To evaluate the accuracy of the schizophrenia and bipolar disorder PRS in the detection of broadly defined psychotic disorders, we calculated the area under the curve of the receiver operator characteristic curves (AUC). For the model containing only covariates (cohort and three population structure principal components) the AUC was 0.63. Adding the schizophrenia PRS to the model increased the AUC to 0.7, whereas adding the bipolar PRS increased it to 0.65 (Figure S3).

We then divided our sample into deciles based on schizophrenia and bipolar disorder PRS and calculated the odds ratios (OR) for affected status for each decile using as reference the central risk deciles (5^th and 6^th). As expected, we observed an increase in the case to control ratio in progressively higher decile categories (Figure 2 and Table S8). Similarly, the odds of having broadly defined psychosis increased progressively across PRS deciles. Compared to individuals in the central deciles (5^th and 6^th), those at the tenth and highest decile had an odds ratio for psychosis of 3.53 (95% CI 2.53 to 4.97) for schizophrenia PRS (Figure 3 and Table S9). For the bipolar PRS no difference was found between central and highest deciles (OR=1, 95% CI: 0.73 to 1.35) (Figure 3 and Table S9).

The Y-axis corresponds to the number of individuals in each PRS decile. The threshold used to calculate PRS was P_T = 0.05. Based on their PRS, samples were allocated to deciles (decile 1 = lowest PRS, 10 = highest PRS).

The figure shows that for especially for schizophrenia PRS the effect is concentrated in the tails of the distribution (deciles 1-2 and 9-10). There is very little difference between the deciles 4 to 7 in the middle, as is expected from a normal distribution.

**REQUIRED ACTION 1:** Please summarize the passage on risk scores and psychosis in three sentences.
**REQUIRED ACTION 2:** In one or two sentences, state why, according to the passage on risk scores and psychosis, deciles 4 to 7 differ so little.

Collection entries:
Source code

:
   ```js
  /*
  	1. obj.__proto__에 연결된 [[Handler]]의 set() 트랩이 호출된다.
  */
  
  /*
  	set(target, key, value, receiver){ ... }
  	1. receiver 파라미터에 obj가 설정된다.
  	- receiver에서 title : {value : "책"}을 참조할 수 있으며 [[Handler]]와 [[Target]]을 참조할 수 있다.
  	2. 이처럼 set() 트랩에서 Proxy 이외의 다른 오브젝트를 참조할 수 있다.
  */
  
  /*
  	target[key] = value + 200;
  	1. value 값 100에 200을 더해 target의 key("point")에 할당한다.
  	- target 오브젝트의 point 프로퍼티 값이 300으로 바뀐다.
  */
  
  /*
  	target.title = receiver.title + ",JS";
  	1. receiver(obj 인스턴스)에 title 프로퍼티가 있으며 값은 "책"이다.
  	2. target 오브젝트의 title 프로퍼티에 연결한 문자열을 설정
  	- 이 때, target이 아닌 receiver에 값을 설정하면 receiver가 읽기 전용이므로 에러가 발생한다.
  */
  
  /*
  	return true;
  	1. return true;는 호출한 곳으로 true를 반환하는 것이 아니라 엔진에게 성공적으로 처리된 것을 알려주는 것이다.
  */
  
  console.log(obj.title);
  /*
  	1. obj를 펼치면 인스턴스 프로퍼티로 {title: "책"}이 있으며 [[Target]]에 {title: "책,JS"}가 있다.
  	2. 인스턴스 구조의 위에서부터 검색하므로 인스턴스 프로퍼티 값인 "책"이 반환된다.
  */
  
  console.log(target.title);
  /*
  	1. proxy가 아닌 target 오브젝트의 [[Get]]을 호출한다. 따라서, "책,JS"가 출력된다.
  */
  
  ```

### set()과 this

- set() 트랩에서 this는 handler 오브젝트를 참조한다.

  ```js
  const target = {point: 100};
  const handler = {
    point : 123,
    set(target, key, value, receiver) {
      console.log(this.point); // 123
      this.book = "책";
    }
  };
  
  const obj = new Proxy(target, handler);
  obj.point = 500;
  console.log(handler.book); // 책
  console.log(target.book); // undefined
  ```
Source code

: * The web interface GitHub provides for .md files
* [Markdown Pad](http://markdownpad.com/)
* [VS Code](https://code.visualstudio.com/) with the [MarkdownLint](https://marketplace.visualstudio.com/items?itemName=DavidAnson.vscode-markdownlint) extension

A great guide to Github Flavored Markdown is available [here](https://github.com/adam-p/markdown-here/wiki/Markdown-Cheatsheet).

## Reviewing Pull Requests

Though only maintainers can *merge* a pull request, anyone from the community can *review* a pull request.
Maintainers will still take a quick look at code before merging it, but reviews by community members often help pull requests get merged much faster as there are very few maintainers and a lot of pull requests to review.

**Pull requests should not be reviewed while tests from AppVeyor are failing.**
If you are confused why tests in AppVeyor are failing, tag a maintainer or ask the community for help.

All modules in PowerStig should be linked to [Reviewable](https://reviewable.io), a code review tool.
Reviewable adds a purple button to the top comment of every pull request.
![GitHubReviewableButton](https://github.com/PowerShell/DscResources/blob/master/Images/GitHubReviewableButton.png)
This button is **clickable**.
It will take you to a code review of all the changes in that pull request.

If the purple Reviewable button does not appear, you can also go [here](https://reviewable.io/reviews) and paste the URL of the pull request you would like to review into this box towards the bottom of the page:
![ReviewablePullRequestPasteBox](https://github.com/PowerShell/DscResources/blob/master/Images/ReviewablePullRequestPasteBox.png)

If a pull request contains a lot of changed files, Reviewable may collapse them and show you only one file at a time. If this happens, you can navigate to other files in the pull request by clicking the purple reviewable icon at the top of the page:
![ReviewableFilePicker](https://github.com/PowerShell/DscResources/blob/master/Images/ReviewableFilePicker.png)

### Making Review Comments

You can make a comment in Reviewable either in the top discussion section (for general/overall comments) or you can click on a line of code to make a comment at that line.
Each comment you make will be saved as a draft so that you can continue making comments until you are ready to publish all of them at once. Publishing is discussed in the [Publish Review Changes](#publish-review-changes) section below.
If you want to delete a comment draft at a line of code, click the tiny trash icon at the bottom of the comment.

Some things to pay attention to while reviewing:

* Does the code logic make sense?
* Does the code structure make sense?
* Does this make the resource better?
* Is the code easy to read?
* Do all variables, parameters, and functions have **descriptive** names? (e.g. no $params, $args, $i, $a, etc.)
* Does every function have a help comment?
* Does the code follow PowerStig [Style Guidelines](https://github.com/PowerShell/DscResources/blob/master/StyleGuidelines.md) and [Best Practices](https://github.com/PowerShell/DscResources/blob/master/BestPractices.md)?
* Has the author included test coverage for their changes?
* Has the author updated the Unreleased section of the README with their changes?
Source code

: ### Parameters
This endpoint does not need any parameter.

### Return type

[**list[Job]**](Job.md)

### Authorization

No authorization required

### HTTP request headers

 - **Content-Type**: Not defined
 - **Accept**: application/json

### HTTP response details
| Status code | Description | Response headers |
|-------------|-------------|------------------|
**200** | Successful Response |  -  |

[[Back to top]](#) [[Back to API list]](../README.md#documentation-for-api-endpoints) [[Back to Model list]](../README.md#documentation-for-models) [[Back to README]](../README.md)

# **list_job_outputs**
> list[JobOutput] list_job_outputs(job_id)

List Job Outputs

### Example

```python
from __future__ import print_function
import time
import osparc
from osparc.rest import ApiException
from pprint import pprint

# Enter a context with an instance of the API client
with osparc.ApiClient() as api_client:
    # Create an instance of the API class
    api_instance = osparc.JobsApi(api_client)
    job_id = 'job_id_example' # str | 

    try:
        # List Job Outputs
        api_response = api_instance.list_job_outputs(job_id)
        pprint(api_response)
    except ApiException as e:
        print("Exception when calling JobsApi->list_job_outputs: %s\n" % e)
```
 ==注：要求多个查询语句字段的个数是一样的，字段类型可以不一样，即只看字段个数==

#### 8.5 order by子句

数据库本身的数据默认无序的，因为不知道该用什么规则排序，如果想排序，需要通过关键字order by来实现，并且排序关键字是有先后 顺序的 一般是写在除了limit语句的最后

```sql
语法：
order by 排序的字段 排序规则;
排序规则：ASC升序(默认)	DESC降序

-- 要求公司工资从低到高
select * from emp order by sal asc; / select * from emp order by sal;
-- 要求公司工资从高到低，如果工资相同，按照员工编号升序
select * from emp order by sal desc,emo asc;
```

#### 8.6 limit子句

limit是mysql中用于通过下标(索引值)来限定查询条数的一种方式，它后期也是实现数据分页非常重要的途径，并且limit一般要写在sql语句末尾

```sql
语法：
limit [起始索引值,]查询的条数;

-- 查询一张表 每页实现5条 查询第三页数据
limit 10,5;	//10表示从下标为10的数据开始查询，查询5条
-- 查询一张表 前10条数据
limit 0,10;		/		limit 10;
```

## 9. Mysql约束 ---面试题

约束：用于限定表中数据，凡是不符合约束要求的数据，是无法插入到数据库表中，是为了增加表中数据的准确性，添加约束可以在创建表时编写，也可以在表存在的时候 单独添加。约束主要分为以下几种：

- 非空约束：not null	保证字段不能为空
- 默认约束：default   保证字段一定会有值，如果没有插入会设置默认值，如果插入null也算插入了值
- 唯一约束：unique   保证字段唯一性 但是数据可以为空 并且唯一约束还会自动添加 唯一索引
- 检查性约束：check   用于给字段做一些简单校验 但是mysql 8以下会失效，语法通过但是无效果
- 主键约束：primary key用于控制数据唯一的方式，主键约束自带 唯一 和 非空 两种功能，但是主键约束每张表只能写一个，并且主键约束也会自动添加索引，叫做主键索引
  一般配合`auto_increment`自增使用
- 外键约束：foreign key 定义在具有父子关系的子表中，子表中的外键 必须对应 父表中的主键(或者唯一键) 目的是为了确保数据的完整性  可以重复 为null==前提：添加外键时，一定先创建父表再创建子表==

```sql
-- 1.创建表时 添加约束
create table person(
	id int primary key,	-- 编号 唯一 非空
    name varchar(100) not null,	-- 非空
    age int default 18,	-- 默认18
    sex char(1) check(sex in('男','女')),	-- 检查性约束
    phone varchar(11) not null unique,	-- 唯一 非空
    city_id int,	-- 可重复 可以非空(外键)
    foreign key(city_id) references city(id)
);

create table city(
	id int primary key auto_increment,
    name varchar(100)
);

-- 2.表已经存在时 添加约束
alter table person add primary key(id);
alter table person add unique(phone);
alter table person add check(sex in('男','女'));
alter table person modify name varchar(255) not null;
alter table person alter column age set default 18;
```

**EXPECTED OUTPUT 1:** Adding the schizophrenia PRS to a model containing only covariates raised the AUC for detecting broadly defined psychotic disorders from 0.63 to 0.7, while adding the bipolar PRS raised it to 0.65. When the sample was divided into PRS deciles, the odds of broadly defined psychosis rose progressively, and the highest schizophrenia PRS decile had an odds ratio of 3.53 (95% CI 2.53 to 4.97) compared with the central 5th and 6th deciles. For the bipolar PRS, no difference was found between the central and highest deciles (OR=1), and for the schizophrenia PRS the effect was concentrated in the tails of the distribution.

**EXPECTED OUTPUT 2:** The passage says the small difference among the middle deciles is what a normal distribution would lead one to expect. The effect, especially for the schizophrenia PRS, is instead concentrated in the tails (deciles 1-2 and 9-10).